Ogt, short for O-GlcNAc transferase, is a key protein in O-linked N-acetylglucosamine (O-GlcNAc) post-translational modification. It catalyzes O-GlcNAcylation by attaching GlcNAc from glycosyl donors to protein Ser/Thr residues, regulating multiple biological processes such as signal transduction, cell cycle, metabolism, and energy homeostasis [2,3,7]. It is involved in pathways like NF-κB signaling [1], and its function is crucial for maintaining cell homeostasis in various cell types [5]. Genetic models, especially KO/CKO mouse models, are valuable tools to study its functions.

Ogt deficiency in mice leads to inflammatory activation of astrocytes both in vivo and in vitro, impairing cognitive function. GlcNAc supplementation to restore O-GlcNAcylation can inhibit astrocyte activation, inflammation, and improve cognitive function. Mechanistically, Ogt interacts with NF-κB p65 and catalyzes its O-GlcNAcylation, while Ogt deficiency promotes Gsk3β binding, activating the NF-κB signaling pathway [1]. In mouse embryonic stem cells, Ogt deficiency blocks cell proliferation due to mitochondrial dysfunction secondary to mTOR hyperactivation. Ogt normally maintains low mTOR activity and mitochondrial fitness by suppressing proteasome activity [4]. In clear cell renal cell carcinoma, Ogt promotes tumor progression by increasing the protein level of HIF-2α through repressing its ubiquitin-proteasome system-mediated degradation [6].

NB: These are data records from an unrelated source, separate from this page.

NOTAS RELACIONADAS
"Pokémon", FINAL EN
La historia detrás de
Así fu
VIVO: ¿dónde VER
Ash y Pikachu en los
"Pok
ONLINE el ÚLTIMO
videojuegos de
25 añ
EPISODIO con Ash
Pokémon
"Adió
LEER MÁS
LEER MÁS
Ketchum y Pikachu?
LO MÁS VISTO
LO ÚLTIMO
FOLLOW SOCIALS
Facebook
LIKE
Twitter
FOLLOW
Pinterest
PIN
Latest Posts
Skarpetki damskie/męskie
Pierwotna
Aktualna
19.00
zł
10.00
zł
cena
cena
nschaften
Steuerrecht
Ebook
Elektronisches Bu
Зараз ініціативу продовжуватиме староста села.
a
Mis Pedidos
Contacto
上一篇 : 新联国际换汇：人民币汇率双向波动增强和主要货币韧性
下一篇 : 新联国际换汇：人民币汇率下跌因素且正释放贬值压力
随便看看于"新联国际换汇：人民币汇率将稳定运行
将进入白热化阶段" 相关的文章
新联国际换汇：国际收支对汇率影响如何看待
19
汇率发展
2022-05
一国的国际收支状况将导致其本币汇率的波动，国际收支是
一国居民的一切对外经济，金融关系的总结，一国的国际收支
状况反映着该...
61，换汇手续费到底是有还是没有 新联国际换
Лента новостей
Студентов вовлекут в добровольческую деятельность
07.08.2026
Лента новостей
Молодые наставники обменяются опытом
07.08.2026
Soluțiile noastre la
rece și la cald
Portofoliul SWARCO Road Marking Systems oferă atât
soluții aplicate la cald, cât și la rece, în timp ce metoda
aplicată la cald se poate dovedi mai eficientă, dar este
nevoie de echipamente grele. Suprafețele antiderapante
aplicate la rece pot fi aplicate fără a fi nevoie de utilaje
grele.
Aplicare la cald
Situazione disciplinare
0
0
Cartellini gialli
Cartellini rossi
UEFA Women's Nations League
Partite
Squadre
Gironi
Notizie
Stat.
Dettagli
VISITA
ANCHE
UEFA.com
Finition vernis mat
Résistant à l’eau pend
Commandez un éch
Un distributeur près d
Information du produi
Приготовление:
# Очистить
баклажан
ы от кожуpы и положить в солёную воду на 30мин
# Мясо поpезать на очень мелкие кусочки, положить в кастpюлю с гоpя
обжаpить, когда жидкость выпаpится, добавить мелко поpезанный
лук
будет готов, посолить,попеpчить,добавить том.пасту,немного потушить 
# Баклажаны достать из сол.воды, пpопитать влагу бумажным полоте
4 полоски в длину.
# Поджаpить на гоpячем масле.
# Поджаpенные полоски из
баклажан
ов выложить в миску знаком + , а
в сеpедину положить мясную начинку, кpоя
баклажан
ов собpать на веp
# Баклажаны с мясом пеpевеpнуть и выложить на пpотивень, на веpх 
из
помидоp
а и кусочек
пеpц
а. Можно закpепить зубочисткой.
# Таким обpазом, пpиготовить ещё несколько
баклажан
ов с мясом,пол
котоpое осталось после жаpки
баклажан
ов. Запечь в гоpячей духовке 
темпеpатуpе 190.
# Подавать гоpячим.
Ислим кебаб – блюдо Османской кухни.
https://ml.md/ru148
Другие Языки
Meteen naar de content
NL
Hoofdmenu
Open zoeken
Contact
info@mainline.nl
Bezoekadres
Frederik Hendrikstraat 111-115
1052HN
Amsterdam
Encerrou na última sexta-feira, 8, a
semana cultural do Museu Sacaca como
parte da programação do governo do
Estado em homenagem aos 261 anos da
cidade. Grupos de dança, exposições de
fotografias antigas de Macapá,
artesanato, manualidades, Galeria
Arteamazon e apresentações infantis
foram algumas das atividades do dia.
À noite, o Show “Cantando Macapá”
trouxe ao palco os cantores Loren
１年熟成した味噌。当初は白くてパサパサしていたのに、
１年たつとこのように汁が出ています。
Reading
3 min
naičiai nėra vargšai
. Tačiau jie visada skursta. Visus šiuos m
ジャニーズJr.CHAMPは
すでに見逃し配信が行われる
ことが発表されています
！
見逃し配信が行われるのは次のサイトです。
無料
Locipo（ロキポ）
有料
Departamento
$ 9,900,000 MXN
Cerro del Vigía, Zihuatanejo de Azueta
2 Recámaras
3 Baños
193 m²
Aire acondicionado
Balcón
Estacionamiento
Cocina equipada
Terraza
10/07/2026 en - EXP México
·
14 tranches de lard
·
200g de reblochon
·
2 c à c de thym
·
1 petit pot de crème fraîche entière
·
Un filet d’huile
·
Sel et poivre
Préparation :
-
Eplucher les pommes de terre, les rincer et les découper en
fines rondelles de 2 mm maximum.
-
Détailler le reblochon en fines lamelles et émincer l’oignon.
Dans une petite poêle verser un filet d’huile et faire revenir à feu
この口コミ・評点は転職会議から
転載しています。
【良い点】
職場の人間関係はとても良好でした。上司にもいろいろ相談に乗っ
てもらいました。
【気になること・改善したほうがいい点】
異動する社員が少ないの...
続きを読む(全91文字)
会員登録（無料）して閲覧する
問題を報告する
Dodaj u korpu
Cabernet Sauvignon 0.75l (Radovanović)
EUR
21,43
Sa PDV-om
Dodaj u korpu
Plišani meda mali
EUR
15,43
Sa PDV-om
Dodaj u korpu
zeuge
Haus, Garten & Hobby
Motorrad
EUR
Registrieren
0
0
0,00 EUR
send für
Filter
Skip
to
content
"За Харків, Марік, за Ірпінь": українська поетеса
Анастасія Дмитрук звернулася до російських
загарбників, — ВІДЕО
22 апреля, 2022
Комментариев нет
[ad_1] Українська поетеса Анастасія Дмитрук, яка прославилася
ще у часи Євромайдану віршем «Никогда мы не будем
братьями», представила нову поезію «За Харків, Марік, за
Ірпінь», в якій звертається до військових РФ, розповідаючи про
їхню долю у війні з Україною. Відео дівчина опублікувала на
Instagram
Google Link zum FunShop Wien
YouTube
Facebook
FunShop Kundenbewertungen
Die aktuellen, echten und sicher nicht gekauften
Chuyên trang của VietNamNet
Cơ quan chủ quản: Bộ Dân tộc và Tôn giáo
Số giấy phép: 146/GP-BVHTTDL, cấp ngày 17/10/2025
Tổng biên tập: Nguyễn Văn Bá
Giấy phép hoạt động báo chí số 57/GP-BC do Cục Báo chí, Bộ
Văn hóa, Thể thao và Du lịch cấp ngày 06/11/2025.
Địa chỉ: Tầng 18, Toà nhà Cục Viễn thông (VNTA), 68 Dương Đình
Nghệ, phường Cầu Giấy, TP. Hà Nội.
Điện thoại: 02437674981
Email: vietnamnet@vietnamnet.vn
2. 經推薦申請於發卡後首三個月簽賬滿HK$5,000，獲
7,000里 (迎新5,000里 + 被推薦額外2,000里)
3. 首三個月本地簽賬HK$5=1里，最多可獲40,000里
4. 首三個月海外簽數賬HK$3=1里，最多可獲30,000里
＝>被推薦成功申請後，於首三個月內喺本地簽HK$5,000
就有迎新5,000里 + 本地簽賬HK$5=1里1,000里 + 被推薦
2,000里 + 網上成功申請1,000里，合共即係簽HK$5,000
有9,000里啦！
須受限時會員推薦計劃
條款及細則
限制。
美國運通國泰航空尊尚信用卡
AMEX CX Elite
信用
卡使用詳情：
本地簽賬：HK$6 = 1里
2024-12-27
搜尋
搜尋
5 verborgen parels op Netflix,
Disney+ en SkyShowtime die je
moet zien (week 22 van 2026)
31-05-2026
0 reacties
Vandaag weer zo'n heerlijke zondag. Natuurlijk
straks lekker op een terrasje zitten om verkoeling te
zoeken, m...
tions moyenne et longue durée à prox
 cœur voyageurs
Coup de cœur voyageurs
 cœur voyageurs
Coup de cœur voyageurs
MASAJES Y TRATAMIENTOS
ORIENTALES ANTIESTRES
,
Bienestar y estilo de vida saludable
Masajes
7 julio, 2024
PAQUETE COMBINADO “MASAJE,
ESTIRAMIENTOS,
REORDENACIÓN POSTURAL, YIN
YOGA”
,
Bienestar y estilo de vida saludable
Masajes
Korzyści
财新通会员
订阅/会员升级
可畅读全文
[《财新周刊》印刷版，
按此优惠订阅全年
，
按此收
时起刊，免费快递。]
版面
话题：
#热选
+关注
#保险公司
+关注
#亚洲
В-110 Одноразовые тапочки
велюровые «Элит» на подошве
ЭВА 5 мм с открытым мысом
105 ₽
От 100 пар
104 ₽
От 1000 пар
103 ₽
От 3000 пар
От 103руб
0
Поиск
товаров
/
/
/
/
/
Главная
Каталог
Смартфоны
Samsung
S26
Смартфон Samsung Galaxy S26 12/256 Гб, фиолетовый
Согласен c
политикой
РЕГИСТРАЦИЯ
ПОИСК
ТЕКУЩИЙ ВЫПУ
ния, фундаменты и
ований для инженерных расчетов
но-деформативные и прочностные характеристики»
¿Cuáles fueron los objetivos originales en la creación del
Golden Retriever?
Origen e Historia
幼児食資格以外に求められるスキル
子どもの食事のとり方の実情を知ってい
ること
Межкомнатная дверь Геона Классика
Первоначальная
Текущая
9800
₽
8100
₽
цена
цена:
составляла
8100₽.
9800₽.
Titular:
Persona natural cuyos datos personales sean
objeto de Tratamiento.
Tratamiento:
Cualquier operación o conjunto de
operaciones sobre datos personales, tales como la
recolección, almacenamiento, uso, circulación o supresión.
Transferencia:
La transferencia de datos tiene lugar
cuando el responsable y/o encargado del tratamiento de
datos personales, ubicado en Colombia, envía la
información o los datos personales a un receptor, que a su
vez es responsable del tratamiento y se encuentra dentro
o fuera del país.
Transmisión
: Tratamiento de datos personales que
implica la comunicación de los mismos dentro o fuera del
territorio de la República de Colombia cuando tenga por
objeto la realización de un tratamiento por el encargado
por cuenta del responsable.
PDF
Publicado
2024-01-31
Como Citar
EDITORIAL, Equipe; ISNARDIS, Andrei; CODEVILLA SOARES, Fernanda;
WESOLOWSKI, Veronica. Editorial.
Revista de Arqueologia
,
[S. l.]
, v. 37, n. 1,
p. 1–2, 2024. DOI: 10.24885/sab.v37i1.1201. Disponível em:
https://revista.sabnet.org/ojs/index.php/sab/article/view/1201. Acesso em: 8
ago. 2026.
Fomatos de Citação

In conclusion, Ogt is essential for many biological processes. Through model-based research, especially KO/CKO mouse models, we've learned that Ogt plays a critical role in processes related to astrocyte activation and cognitive function, cell viability, and cancer progression. These findings contribute to understanding diseases such as neurodegenerative disorders and cancers, providing potential therapeutic targets for treatment.